Concentration questions about freezing point depression and osmolarity?

#A)# Will glucose or fructose have the greater freezing point depression?
#B)# What are the osmolarities of #"0.10 M NaCl"# and #"0.080 M Na"_2"SO"_4#?

1 Answer
Aug 15, 2017

#A)# Well, don't fructose and glucose have the same molar mass? Not that it matters...

#DeltaT_f = T_f - T_f^"*" = -iK_fm#

  • #T_f# is the freezing point. #"*"# indicates pure solvent.
  • #i# is the van't Hoff factor, i.e. the effective number of solute particles in solution.
  • #m# is the molality, #"mols solute/kg solvent"#, but you are given the same concentration each time...

In principle, it doesn't matter what the identity of the compound even is...

That is the whole idea behind colligative properties.
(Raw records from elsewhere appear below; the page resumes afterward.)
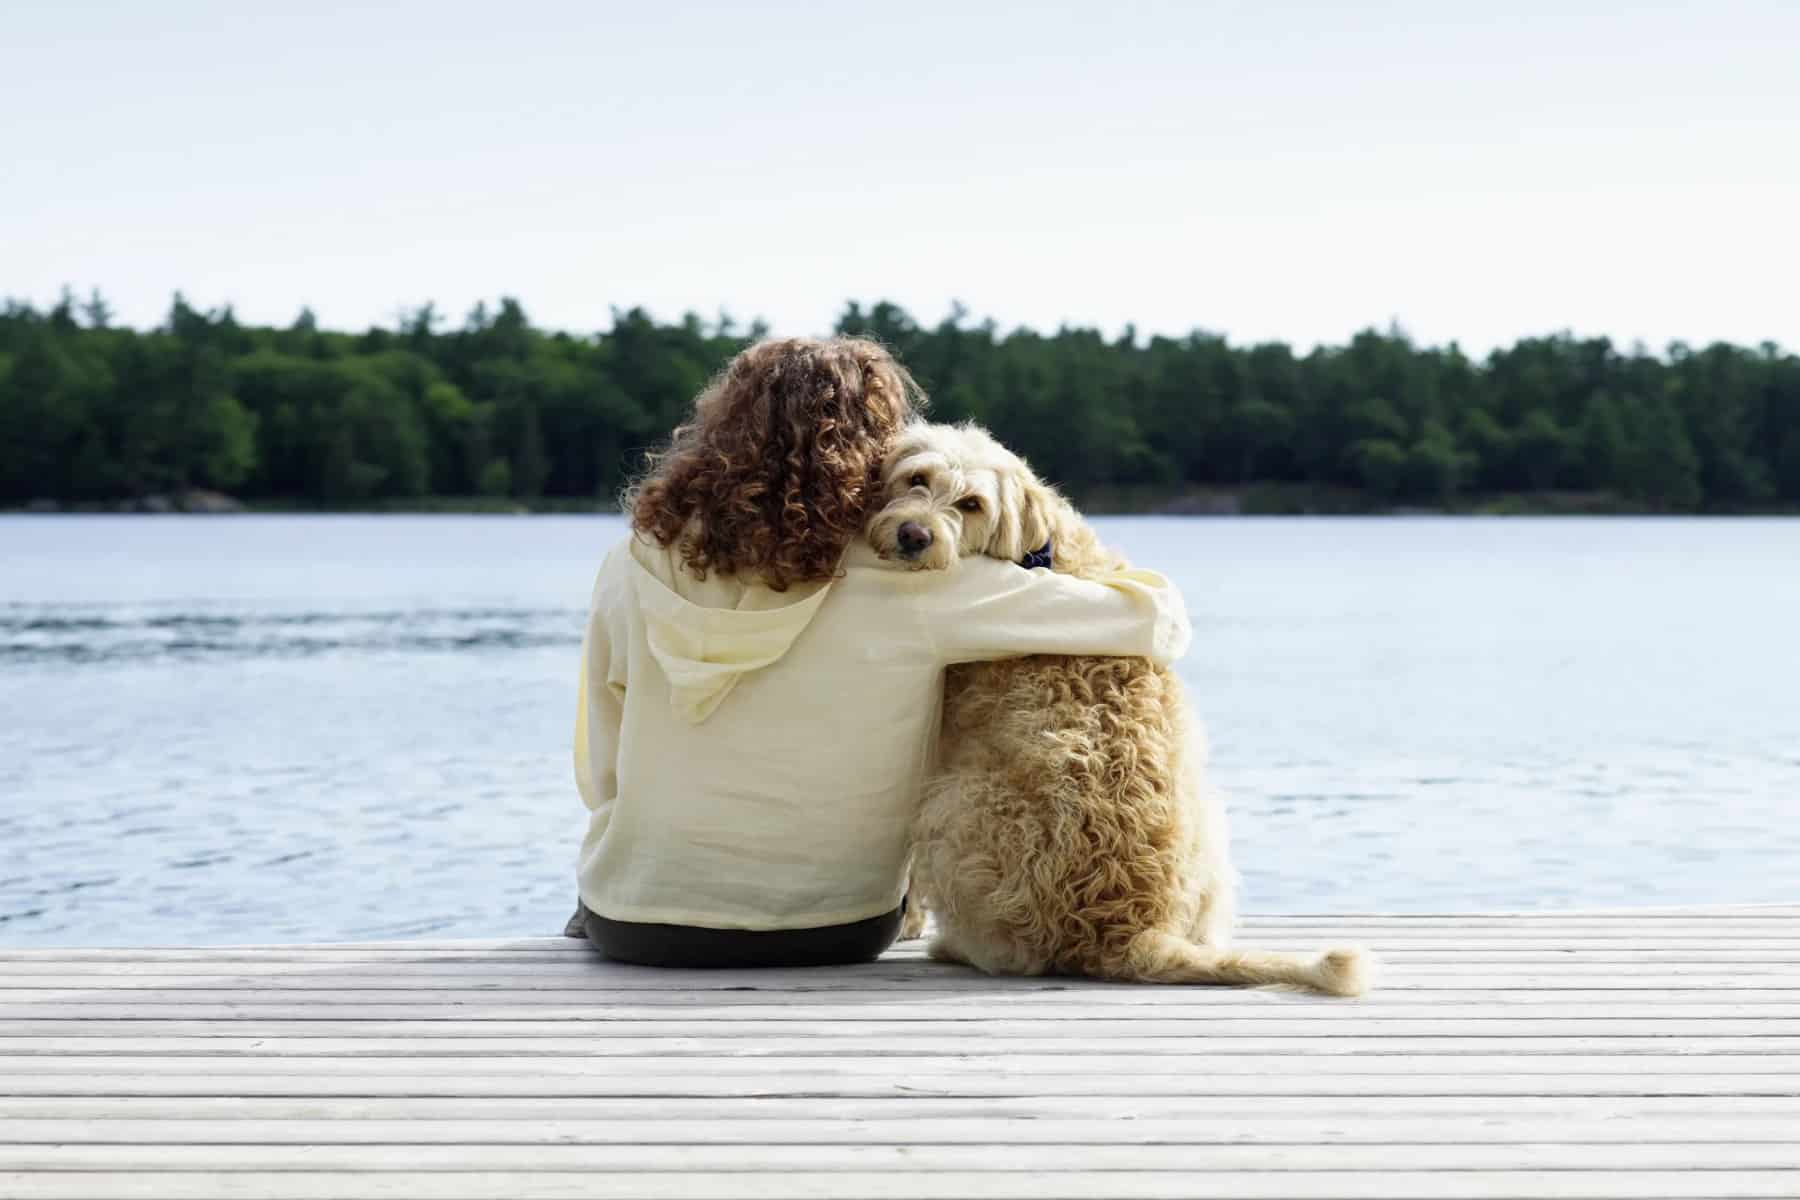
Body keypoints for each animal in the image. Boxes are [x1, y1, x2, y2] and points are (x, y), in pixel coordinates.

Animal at [867, 422, 1360, 993]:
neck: (1038, 550)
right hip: (1210, 822)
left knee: (1013, 953)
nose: (913, 536)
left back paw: (955, 947)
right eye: (916, 478)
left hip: (955, 802)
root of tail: (1127, 929)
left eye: (971, 504)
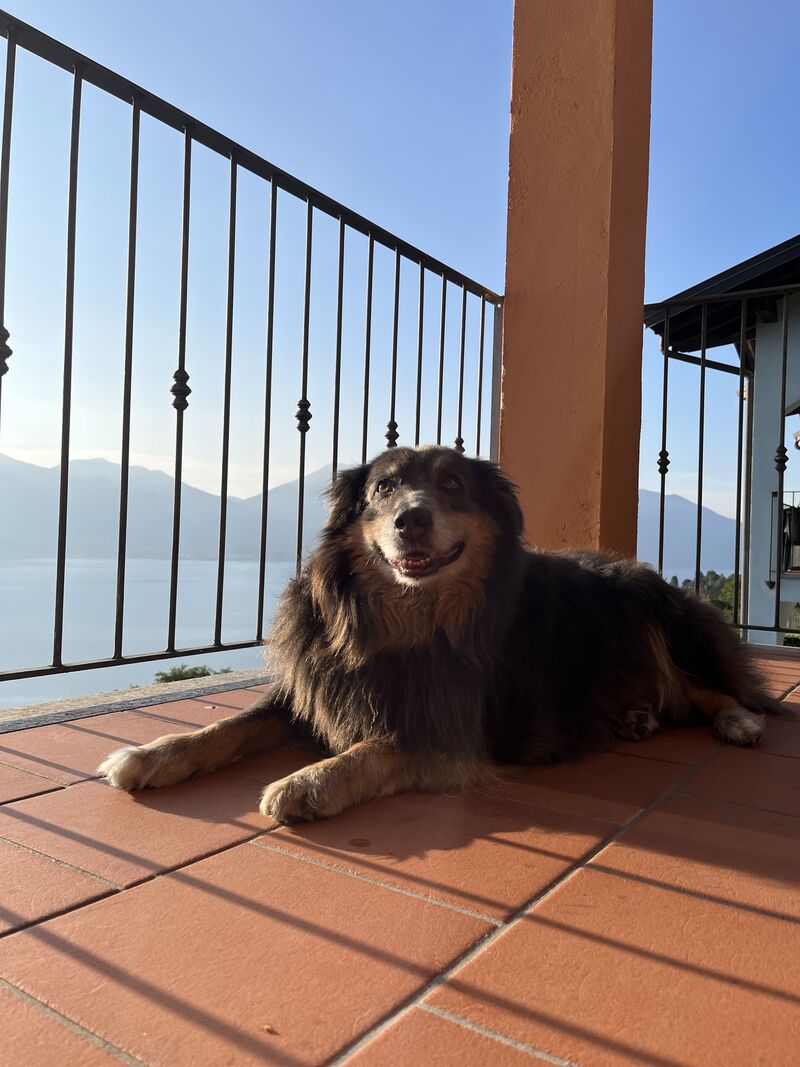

Under the general chemistry approximation, as long as it dissociates to produce the same number of particles in solution... #DeltaT_f# is the same.

Hence, they have the same freezing point at the same concentration.

#B)# Osmolarity is analogous to molarity, and treats the dissociated particles on the same footing.

#"NaCl"(aq) -> "Na"^(+)(aq) + "Cl"^(-)(aq)#

As #"Na"^(+)# and #"Cl"^(-)# go into solution, #"0.10 M"# #"NaCl"# is then...

#ul"0.20 Osm/L"#.

#"Na"_2"SO"_4(aq) -> 2"Na"^(+)(aq) + "SO"_4^(2-)(aq)#

#"0.080 M"# Sodium sulfate, #"Na"_2"SO"_4#, has three times the osmolarity as what is shown for its molarity, and it thus is...

#ul"0.240 Osm/L"#